Exactly the lines below from the one with "En supprimant la" up to and including the one with "la station de" make up the answer, with nothing else added.

• • • • • • •

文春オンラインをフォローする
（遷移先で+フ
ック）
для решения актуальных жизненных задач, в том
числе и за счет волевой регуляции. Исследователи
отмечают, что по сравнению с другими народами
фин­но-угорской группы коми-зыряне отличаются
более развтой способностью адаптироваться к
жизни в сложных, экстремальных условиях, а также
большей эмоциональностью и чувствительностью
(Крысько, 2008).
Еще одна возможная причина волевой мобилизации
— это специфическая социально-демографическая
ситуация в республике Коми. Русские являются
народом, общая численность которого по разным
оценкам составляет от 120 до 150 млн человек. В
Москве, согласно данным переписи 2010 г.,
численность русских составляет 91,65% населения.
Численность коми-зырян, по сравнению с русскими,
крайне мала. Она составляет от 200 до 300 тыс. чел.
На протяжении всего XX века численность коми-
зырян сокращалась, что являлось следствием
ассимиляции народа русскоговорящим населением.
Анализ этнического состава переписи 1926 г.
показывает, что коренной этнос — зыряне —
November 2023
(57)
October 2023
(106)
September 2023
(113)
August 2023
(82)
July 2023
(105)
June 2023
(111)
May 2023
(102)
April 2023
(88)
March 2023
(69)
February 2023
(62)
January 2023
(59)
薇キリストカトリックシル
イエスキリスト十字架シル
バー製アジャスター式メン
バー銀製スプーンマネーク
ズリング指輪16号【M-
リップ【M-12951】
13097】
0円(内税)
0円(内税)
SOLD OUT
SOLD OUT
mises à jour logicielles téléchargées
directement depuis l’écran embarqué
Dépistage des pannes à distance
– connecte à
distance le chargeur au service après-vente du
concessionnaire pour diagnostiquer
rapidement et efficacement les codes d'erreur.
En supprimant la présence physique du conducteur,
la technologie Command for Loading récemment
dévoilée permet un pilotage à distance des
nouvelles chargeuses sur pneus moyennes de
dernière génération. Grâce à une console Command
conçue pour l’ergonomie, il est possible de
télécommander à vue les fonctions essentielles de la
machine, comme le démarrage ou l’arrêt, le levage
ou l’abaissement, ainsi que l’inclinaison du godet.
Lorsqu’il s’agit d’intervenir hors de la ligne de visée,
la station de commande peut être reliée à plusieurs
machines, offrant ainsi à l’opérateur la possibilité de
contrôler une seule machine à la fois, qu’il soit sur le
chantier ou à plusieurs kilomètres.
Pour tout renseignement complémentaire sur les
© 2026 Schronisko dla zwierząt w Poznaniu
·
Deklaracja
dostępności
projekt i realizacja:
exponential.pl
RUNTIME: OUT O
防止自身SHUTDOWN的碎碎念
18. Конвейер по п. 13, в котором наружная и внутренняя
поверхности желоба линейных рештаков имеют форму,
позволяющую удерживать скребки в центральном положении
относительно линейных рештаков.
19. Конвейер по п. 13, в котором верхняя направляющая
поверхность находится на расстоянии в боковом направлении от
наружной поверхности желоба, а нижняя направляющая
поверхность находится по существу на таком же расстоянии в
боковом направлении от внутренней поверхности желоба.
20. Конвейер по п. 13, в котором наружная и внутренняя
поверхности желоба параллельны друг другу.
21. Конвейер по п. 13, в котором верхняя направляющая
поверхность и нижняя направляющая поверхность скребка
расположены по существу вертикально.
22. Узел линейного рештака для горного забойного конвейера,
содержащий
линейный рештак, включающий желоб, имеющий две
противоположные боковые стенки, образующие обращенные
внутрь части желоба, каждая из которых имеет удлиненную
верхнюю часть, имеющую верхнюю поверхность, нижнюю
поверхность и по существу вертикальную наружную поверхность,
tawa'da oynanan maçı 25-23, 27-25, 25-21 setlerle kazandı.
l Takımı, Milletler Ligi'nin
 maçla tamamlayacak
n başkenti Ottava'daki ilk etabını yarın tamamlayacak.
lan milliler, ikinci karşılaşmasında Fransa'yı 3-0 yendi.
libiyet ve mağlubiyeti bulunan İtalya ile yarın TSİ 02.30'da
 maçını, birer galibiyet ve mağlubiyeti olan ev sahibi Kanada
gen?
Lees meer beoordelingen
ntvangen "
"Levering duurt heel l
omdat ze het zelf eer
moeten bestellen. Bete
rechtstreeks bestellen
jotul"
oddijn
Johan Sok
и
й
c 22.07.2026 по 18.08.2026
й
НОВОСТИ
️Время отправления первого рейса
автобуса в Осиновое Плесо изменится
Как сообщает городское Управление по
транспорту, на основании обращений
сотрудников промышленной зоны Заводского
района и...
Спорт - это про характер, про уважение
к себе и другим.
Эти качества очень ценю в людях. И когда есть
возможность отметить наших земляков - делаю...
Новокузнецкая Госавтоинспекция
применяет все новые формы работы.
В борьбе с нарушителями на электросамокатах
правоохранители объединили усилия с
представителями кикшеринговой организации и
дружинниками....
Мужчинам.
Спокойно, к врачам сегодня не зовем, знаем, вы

• • • • • • •

- [REPLY TO THE TASK]:
En supprimant la présence physique du conducteur,
la technologie Command for Loading récemment
dévoilée permet un pilotage à distance des
nouvelles chargeuses sur pneus moyennes de
dernière génération. Grâce à une console Command
conçue pour l’ergonomie, il est possible de
télécommander à vue les fonctions essentielles de la
machine, comme le démarrage ou l’arrêt, le levage
ou l’abaissement, ainsi que l’inclinaison du godet.
Lorsqu’il s’agit d’intervenir hors de la ligne de visée,
la station de commande peut être reliée à plusieurs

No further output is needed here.